Reproduce the court opinion excerpt below about the NLRB contempt petitions in full, word for word.

### Document excerpt

VAN DUSEN, Senior Circuit Judge, sitting as Special Master: -- The National Labor Relations Board ("NLRB") ("petitioner") filed petitions with the United States Court of Appeals for the Third Circuit ("court") on September 23, 1980, for a contempt decree against Lehigh Lumber Company, Inc. ("Lehigh"), Ritter & Smith Company, Inc. ("Ritter"), Brown-Borhek Company, Inc. ("Brown"), and the Lehigh Valley Lumbermen's Association ("Association"). The petitions charged that these companies and the Association ("employers") had violated the court's judgments Nos. 77-2076 (May 16, 1978), 78-2380, 78-2381, 78-1282, and 79-1305. The court consolidated the petitions against the various employers on October 10, 1980, and issued an order to show cause directing the employers to answer the petitions.

######
### Material provided

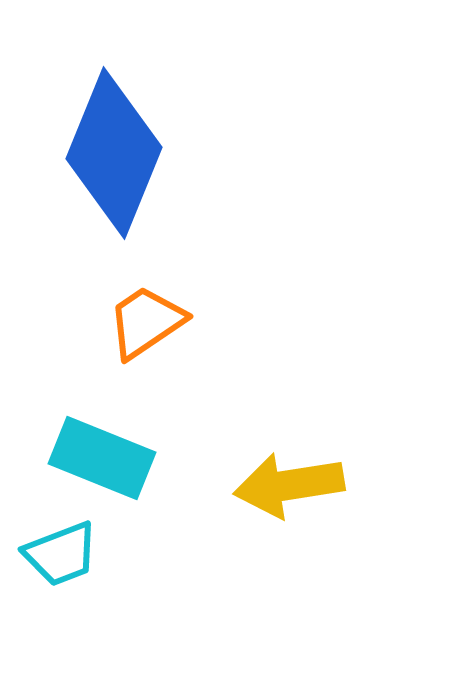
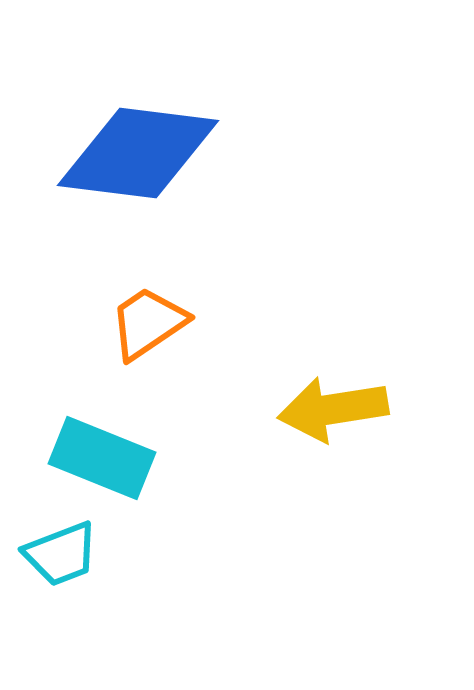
blue diamond: moved 24 px right; rotated 75 degrees clockwise
orange trapezoid: moved 2 px right, 1 px down
yellow arrow: moved 44 px right, 76 px up
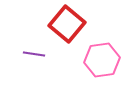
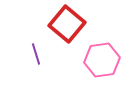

######

- **Written response**:
VAN DUSEN, Senior Circuit Judge, sitting as Special Master: -- The National Labor Relations Board ("NLRB") ("petitioner") filed petitions with the United States Court of Appeals for the Third Circuit ("court") on September 23, 1980, for a contempt decree against Lehigh Lumber Company, Inc. ("Lehigh"), Ritter & Smith Company, Inc. ("Ritter"), Brown-Borhek Company, Inc. ("Brown"), and the Lehigh Valley Lumbermen's Association ("Association"). The petitions charged that these companies and the Association ("employers") had violated the court's judgments Nos. 77-2076 (May 16, 1978), 78-2380, 78-2381, 78-1282, and 79-1305. The court consolidated the petitions against the various employers on October 10, 1980, and issued an order to show cause directing the employers to answer the petitions.